*** DOCUMENT EXTRACT Section Begins ***

In December, the Army of the James was reorganized into XXIV and XXV Corps. The 40th found itself in the 3rd Brigade, 3rd Division, XXIV Corps. It remained with this organization through the end of hostilities. The regiment continued in the lines until the fall of Petersburg and the evacuation of Richmond on 2 April. Occupying Richmond on the 3 April, it moved to the outskirts of the city where it was on the day the war ended.

The 40th Massachusetts Infantry mustered out of service on June 16, 1865, and was discharged at Readville, Massachusetts on June 30, 1865.

==Detailed service==

===1862===
- Moved to Washington, D.C., September 8–11.
- Duty in the defenses of Washington, D.C., until April 1863.
- Expedition to Mill's Cross Roads after Stuart's Cavalry December 28–29, 1862.

===1863===
- Picket duty on the Columbia Pike February 12 to March 30, 1863
- At Vienna until April 11.
- Moved to Norfolk, then to Suffolk April 15–17.
- Siege of Suffolk April 17 – May 4.
- Siege of Suffolk raised May 4.
- Moved to West Point May 5, then to Yorktown May 31.
- Raid to Jamestown Island June 10–13.
- Dix's Peninsula Campaign June 24 – July 7.
- Expedition from White House to Bottom's Bridge July 1–7.
- Baltimore Cross Roads July 2.
- Moved to Washington, D.C., July 10–11.
- March in pursuit of Lee, to Berlin, Md., July 13–22.
- Moved to Alexandria August 6, then sailed to Folly Island, South Carolina, August 7–13.

*** DOCUMENT EXTRACT Section Ends ***
*** DATASET CONTENT Section Begins ***

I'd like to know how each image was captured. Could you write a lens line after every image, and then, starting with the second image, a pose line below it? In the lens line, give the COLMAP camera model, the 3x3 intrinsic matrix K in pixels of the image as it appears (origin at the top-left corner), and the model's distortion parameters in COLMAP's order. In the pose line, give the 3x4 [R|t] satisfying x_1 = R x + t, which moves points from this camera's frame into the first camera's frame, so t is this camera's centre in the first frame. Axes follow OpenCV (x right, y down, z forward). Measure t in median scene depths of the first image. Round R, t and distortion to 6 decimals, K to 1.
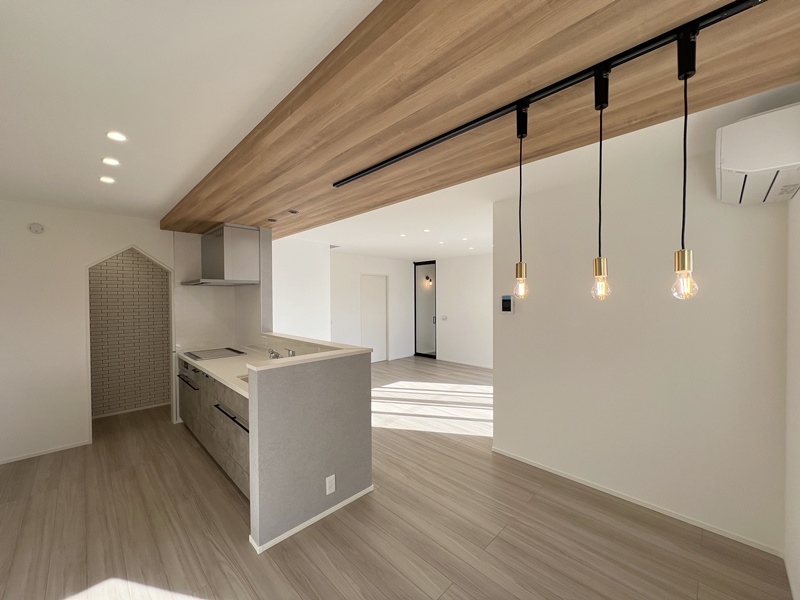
lens RADIAL K [[319.5, 0, 398.8], [0, 319.5, 299.5], [0, 0, 1]] dist [-0.001603, 0.000027]
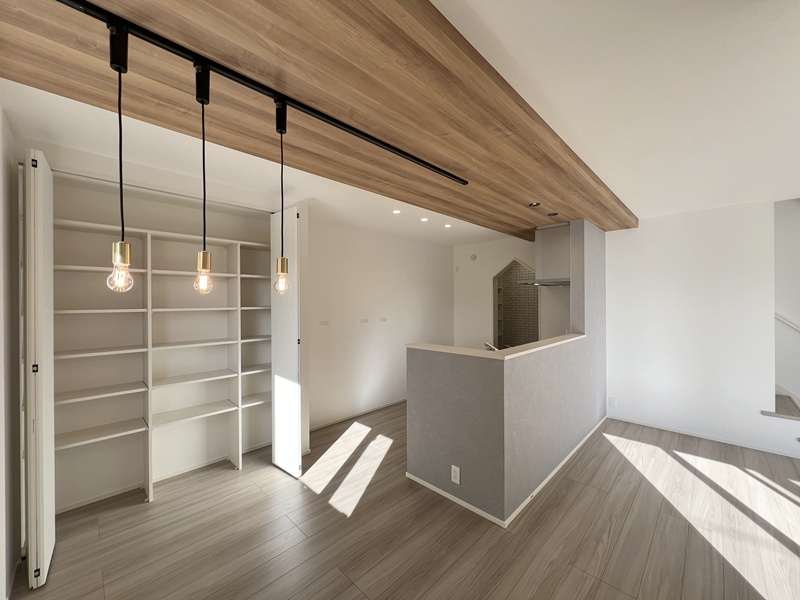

*** DATASET CONTENT Section Ends ***

» STUDY QUESTIONS:
A. Please retype the stretch of the 40th Massachusetts history from "- Expedition to" through "D.C., July 10–11.".
B. Using the 40th Massachusetts history, mark each statement yes or no, and back each verdict with the exact words that settle it: (i) The regiment was discharged at Readville, Massachusetts. (ii) The Siege of Suffolk was raised on May 4. (iii) After the December reorganization, the regiment served in the 2nd Brigade of XXIV Corps.
C. Carry on the 40th Massachusetts history from its final line.
The listing has no connection to the 40th Massachusetts history.

» RESULTS FOR EACH TASK:
A.
- Expedition to Mill's Cross Roads after Stuart's Cavalry December 28–29, 1862.

===1863===
- Picket duty on the Columbia Pike February 12 to March 30, 1863
- At Vienna until April 11.
- Moved to Norfolk, then to Suffolk April 15–17.
- Siege of Suffolk April 17 – May 4.
- Siege of Suffolk raised May 4.
- Moved to West Point May 5, then to Yorktown May 31.
- Raid to Jamestown Island June 10–13.
- Dix's Peninsula Campaign June 24 – July 7.
- Expedition from White House to Bottom's Bridge July 1–7.
- Baltimore Cross Roads July 2.
- Moved to Washington, D.C., July 10–11.

B.
(i) Yes: "was discharged at Readville, Massachusetts on June 30, 1865."
(ii) Yes: "Siege of Suffolk raised May 4."
(iii) No: "The 40th found itself in the 3rd Brigade, 3rd Division, XXIV Corps."

C.
- Siege operations on Folly and Morris Islands against Forts Wagner and Gregg, and against Fort Sumter and Charleston, August 15 – November 13.
- Expedition to Seabrook Island November 13–15.
- Duty at Folly Island until January 16, 1864.

===1864===
- Moved to Hilton Head, South Carolina, January 16.
- Expedition to Jacksonville, Florida, February 4–7, and to Lake City, Fla., February 7–22.
- Ten Mile Run near Camp Finnegan February 8.
- Barber's Place February 10.
- Lake City February 11.
- Gainesville February 14 (Companies C, G, and H).
- Battle of Olustee February 20.
- McGirt's Creek March 1.
- Cedar Creek March 1.
- Duty at Jacksonville until April 22.
- Moved to Gloucester Point April 22–28.
- Expedition to West Point April 30 – May 5.
- Butler's operations on the south side of the James River and against Petersburg and Richmond May 5–28.
- Swift Creek or Arrowfield Church May 9–10.
- Operations against Fort Darling May 12–16.
- Battle of Drewry's Bluff May 14–16.
- On Bermuda Hundred Front May 17–28.
- Moved to White House, then to Cold Harbor May 28-June 1.
- Cold Harbor June 1–12.
- Before Petersburg June 15–18.
- Siege operations against Petersburg and Richmond June 16, 1864, to April 2, 1865.
- Hares Hill June 24 and 28. Mine Explosion, Petersburg, July 30, 1864 (reserve).
- In the trenches before Petersburg until August 27.
- Moved to Bermuda Front August 27, then to Bermuda Landing August 28, and provost duty there until September 29.
- On the Bermuda Front until October 24.
- Moved to Chaffin's Farm on north side of the James River, and duty there until March 1865.

===1865===
- Expedition to Fredericksburg March 5–8, and up the Potomac River to the Yecomico, and to Kinsel's Landing March 11–13, then to White House March 13–18.
- March to Signal Hill before Richmond March 24–26.
- Occupation of Richmond April 3.
- Moved to Manchester April 25 and provost duty there until June 16.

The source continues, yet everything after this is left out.